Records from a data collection
☆ ☆ ☆ ☆ ☆

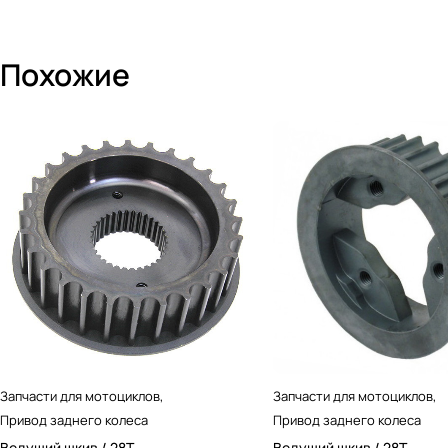
Похожие
Запчасти для мотоциклов
,
Запчасти для мотоциклов
,
Привод заднего колеса
Привод заднего колеса
Ведущий шкив / 28T
Ведущий шкив / 28T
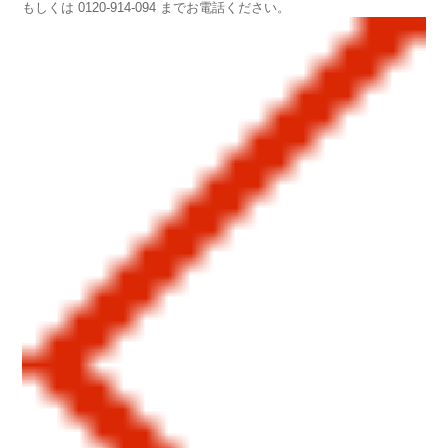
もしくは 0120-914-094 までお電話ください。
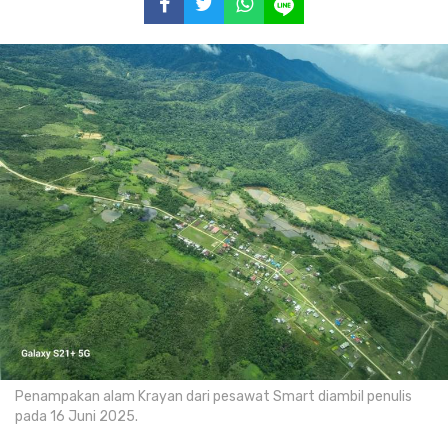
Penampakan alam Krayan dari pesawat Smart diambil penulis
pada 16 Juni 2025.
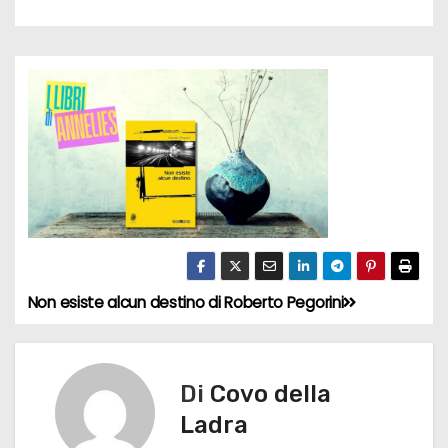
Non esiste alcun destino di Roberto Pegorini
N
a
v
Di
Covo della
Ladra
i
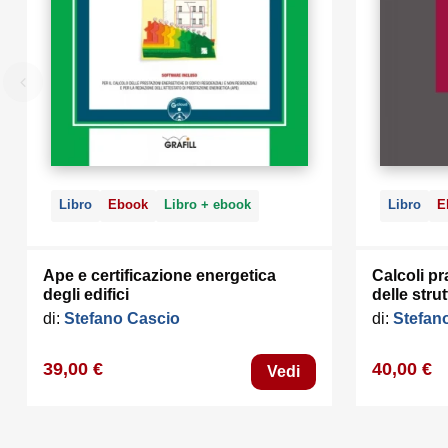
Libro
Ebook
Libro + ebook
Libro
E
Ape e certificazione energetica
Calcoli pr
degli edifici
delle stru
di:
Stefano Cascio
di:
Stefan
39,00 €
40,00 €
Vedi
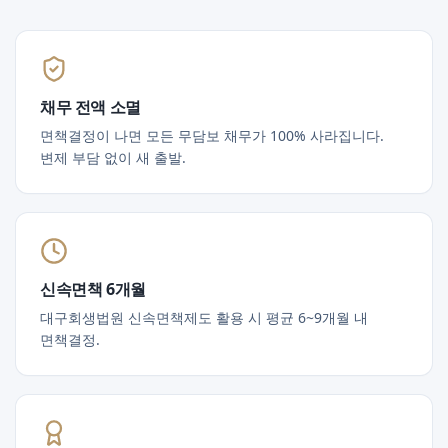
채무 전액 소멸
면책결정이 나면 모든 무담보 채무가 100% 사라집니다.
변제 부담 없이 새 출발.
신속면책 6개월
대구회생법원 신속면책제도 활용 시 평균 6~9개월 내
면책결정.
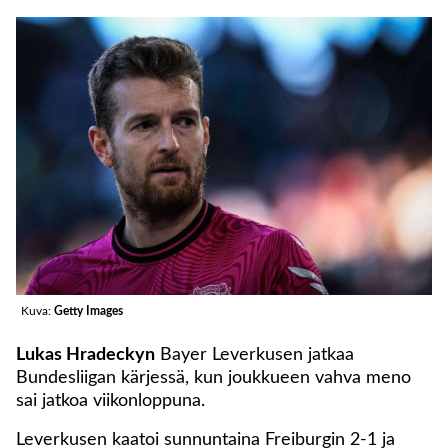
Kuva:
Getty Images
Lukas Hradeckyn
Bayer Leverkusen jatkaa
Bundesliigan kärjessä, kun joukkueen vahva meno
sai jatkoa viikonloppuna.
Leverkusen kaatoi sunnuntaina Freiburgin 2-1 ja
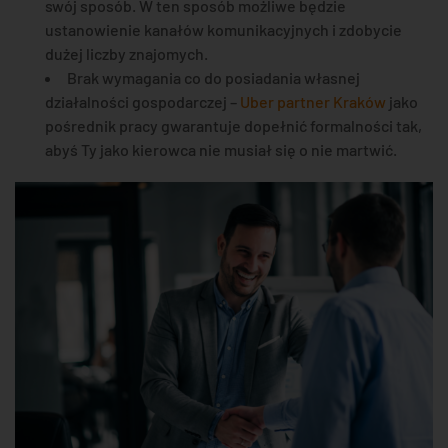
swój sposób. W ten sposób możliwe będzie
ustanowienie kanałów komunikacyjnych i zdobycie
dużej liczby znajomych.
Brak wymagania co do posiadania własnej
działalności gospodarczej –
Uber partner Kraków
jako
pośrednik pracy gwarantuje dopełnić formalności tak,
abyś Ty jako kierowca nie musiał się o nie martwić.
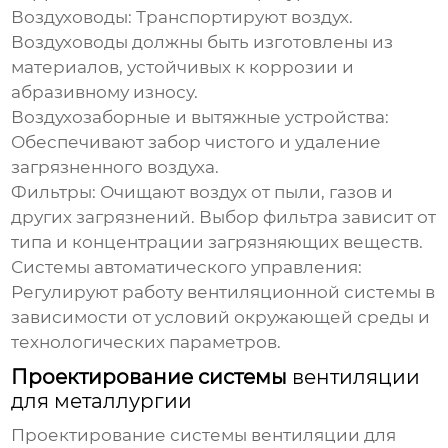
Воздуховоды:
Транспортируют воздух.
Воздуховоды должны быть изготовлены из
материалов, устойчивых к коррозии и
абразивному износу.
Воздухозаборные и вытяжные устройства:
Обеспечивают забор чистого и удаление
загрязненного воздуха.
Фильтры:
Очищают воздух от пыли, газов и
других загрязнений. Выбор фильтра зависит от
типа и концентрации загрязняющих веществ.
Системы автоматического управления:
Регулируют работу вентиляционной системы в
зависимости от условий окружающей среды и
технологических параметров.
Проектирование системы
вентиляции
для металлургии
Проектирование системы вентиляции для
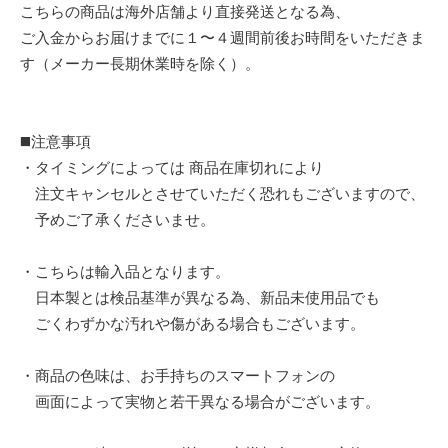
こちらの商品は海外店舗より直接発送となる為、
ご入金からお届けまでに１〜４週間前後お時間をいただきま
す（メーカー長期休業時を除く）。
◼️注意事項
・タイミングによっては 商品在庫切れにより
注文キャンセルとさせていただく恐れもございますので、
予めご了承くださいませ。
・こちらは輸入品となります。
日本製とは検品基準が異なる為、新品未使用品でも
ごくわずかな汚れや傷がある場合もございます。
・商品の色味は、お手持ちのスマートフォンの
画面によって実物と若干異なる場合がございます。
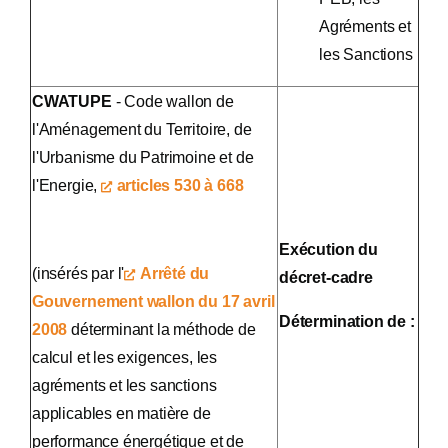
Agréments et
les Sanctions
CWATUPE
- Code wallon de
l'Aménagement du Territoire, de
l'Urbanisme du Patrimoine et de
l'Energie,
articles 530 à 668
Exécution du
(insérés par l'
Arrêté du
décret-cadre
Gouvernement wallon du 17 avril
Détermination de :
2008
déterminant la méthode de
calcul et les exigences, les
agréments et les sanctions
applicables en matière de
performance énergétique et de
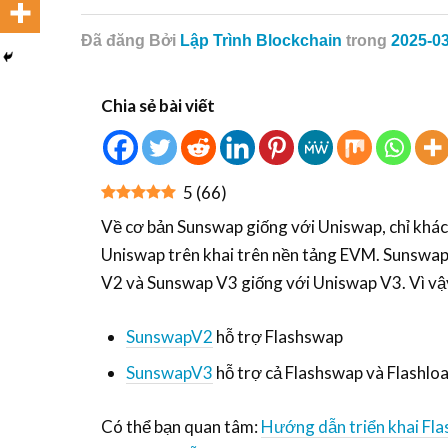
Đã đăng
Bởi
Lập Trình Blockchain
trong
2025-0
Chia sẻ bài viết
5
(
66
)
Về cơ bản Sunswap giống với Uniswap, chỉ khá
Uniswap trên khai trên nền tảng EVM. Sunswa
V2 và Sunswap V3 giống với Uniswap V3. Vì vậy
SunswapV2
hỗ trợ Flashswap
SunswapV3
hỗ trợ cả Flashswap và Flashlo
Có thể bạn quan tâm:
Hướng dẫn triển khai Fla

☆ ☆ ☆ ☆ ☆

**What the task requires**:
Could you repeat every entry above exactly, with each picture omitted?

**Task solution**:
Похожие
Запчасти для мотоциклов
,
Запчасти для мотоциклов
,
Привод заднего колеса
Привод заднего колеса
Ведущий шкив / 28T
Ведущий шкив / 28T
もしくは 0120-914-094 までお電話ください。
Penampakan alam Krayan dari pesawat Smart diambil penulis
pada 16 Juni 2025.
Non esiste alcun destino di Roberto Pegorini
N
a
v
Di
Covo della
Ladra
i
Libro
Ebook
Libro + ebook
Libro
E
Ape e certificazione energetica
Calcoli pr
degli edifici
delle stru
di:
Stefano Cascio
di:
Stefan
39,00 €
40,00 €
Vedi
채무 전액 소멸
면책결정이 나면 모든 무담보 채무가 100% 사라집니다.
변제 부담 없이 새 출발.
신속면책 6개월
대구회생법원 신속면책제도 활용 시 평균 6~9개월 내
면책결정.
Kuva:
Getty Images
Lukas Hradeckyn
Bayer Leverkusen jatkaa
Bundesliigan kärjessä, kun joukkueen vahva meno
sai jatkoa viikonloppuna.
Leverkusen kaatoi sunnuntaina Freiburgin 2-1 ja
swój sposób. W ten sposób możliwe będzie
ustanowienie kanałów komunikacyjnych i zdobycie
dużej liczby znajomych.
Brak wymagania co do posiadania własnej
działalności gospodarczej –
Uber partner Kraków
jako
pośrednik pracy gwarantuje dopełnić formalności tak,
abyś Ty jako kierowca nie musiał się o nie martwić.
Воздуховоды:
Транспортируют воздух.
Воздуховоды должны быть изготовлены из
материалов, устойчивых к коррозии и
абразивному износу.
Воздухозаборные и вытяжные устройства:
Обеспечивают забор чистого и удаление
загрязненного воздуха.
Фильтры:
Очищают воздух от пыли, газов и
других загрязнений. Выбор фильтра зависит от
типа и концентрации загрязняющих веществ.
Системы автоматического управления:
Регулируют работу вентиляционной системы в
зависимости от условий окружающей среды и
технологических параметров.
Проектирование системы
вентиляции
для металлургии
Проектирование системы вентиляции для
こちらの商品は海外店舗より直接発送となる為、
ご入金からお届けまでに１〜４週間前後お時間をいただきま
す（メーカー長期休業時を除く）。
◼️注意事項
・タイミングによっては 商品在庫切れにより
注文キャンセルとさせていただく恐れもございますので、
予めご了承くださいませ。
・こちらは輸入品となります。
日本製とは検品基準が異なる為、新品未使用品でも
ごくわずかな汚れや傷がある場合もございます。
・商品の色味は、お手持ちのスマートフォンの
画面によって実物と若干異なる場合がございます。
Agréments et
les Sanctions
CWATUPE
- Code wallon de
l'Aménagement du Territoire, de
l'Urbanisme du Patrimoine et de
l'Energie,
articles 530 à 668
Exécution du
(insérés par l'
Arrêté du
décret-cadre
Gouvernement wallon du 17 avril
Détermination de :
2008
déterminant la méthode de
calcul et les exigences, les
agréments et les sanctions
applicables en matière de
performance énergétique et de
Đã đăng
Bởi
Lập Trình Blockchain
trong
2025-0
Chia sẻ bài viết
5
(
66
)
Về cơ bản Sunswap giống với Uniswap, chỉ khá
Uniswap trên khai trên nền tảng EVM. Sunswa
V2 và Sunswap V3 giống với Uniswap V3. Vì vậy
SunswapV2
hỗ trợ Flashswap
SunswapV3
hỗ trợ cả Flashswap và Flashlo
Có thể bạn quan tâm:
Hướng dẫn triển khai Fla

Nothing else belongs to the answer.